Tant le tribunal que le médiateur confirment que , pour eux, la transparence est un élément clé de la démocratisation de l’Union européenne, préoccupation qu’ils avaient déjà manifestée en ce qui concerne l’initiative citoyenne européenne. S’il est difficile de contester ce point de vue, sa mise en œuvre imposerait un changement de paradigme dans le processus décisionnel dans l’Union. Ils se situent en effet dans une optique de délibération par des représentants qui doivent être contrôlés par les citoyens. Mais le processus décisionnel est au sein de l’Union davantage fondé sur la négociation. Or celle-ci s’oppose à une totale transparence.

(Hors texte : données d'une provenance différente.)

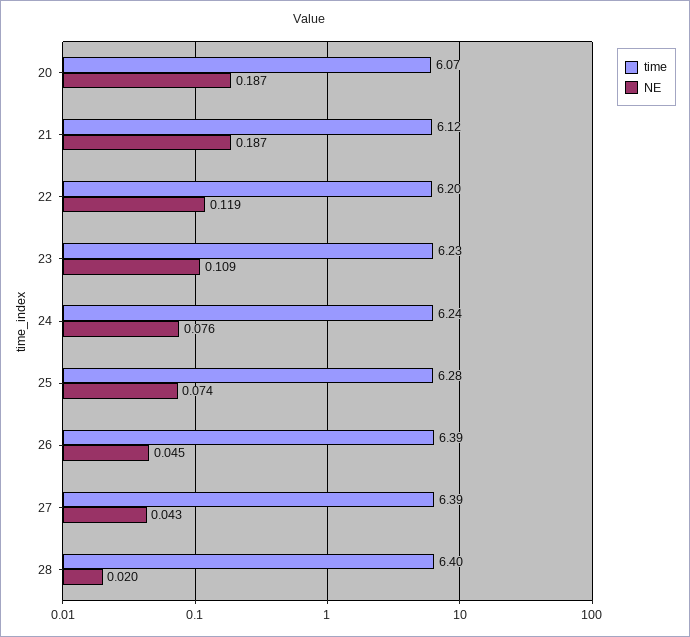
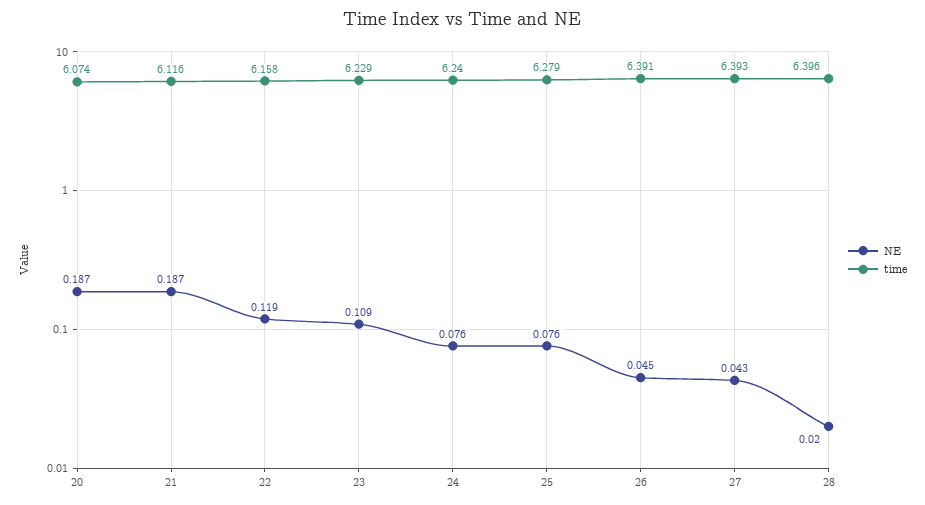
time, 22: 6.2 -> 6.158
NE, 25: 0.074 -> 0.076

Un participant (État ou institution) peut pour des motifs stratégiques s’abstenir d’afficher ses positions ou se réserver le droit d’en changer progressivement en vue de s’approcher d’un compromis. Dans un tel cadre, la transparence limite sa liberté de manœuvre et l’expose à des critiques du public lorsqu’il abandonne une partie de ses revendications en vue d’un compromis. Certes le public devrait être suffisamment informé pour comprendre ces circonvolutions et les intéressés pourraient les justifier auprès des citoyens. Mais ils ne sont pas toujours disposés à faire cet effort et à affronter, outre le débat à Bruxelles, un débat national. Les efforts de la Cour et du médiateur contribuent à une évolution, mais il est à redouter qu’elles contribuent aussi à développer des formes de négociations de plus en plus discrètes dans des cadres de plus en plus informels. Elles échapperaient alors à toute règles et réduiraient les instances officielles à un rôle d’enregistrement de solutions adoptées en dehors d’elles. Un équilibre entre transparence et liberté des échanges au sein des institutions doit être trouvé pour préserver l’existence d’un processus décisionnel qui se déroule dans leur cadre.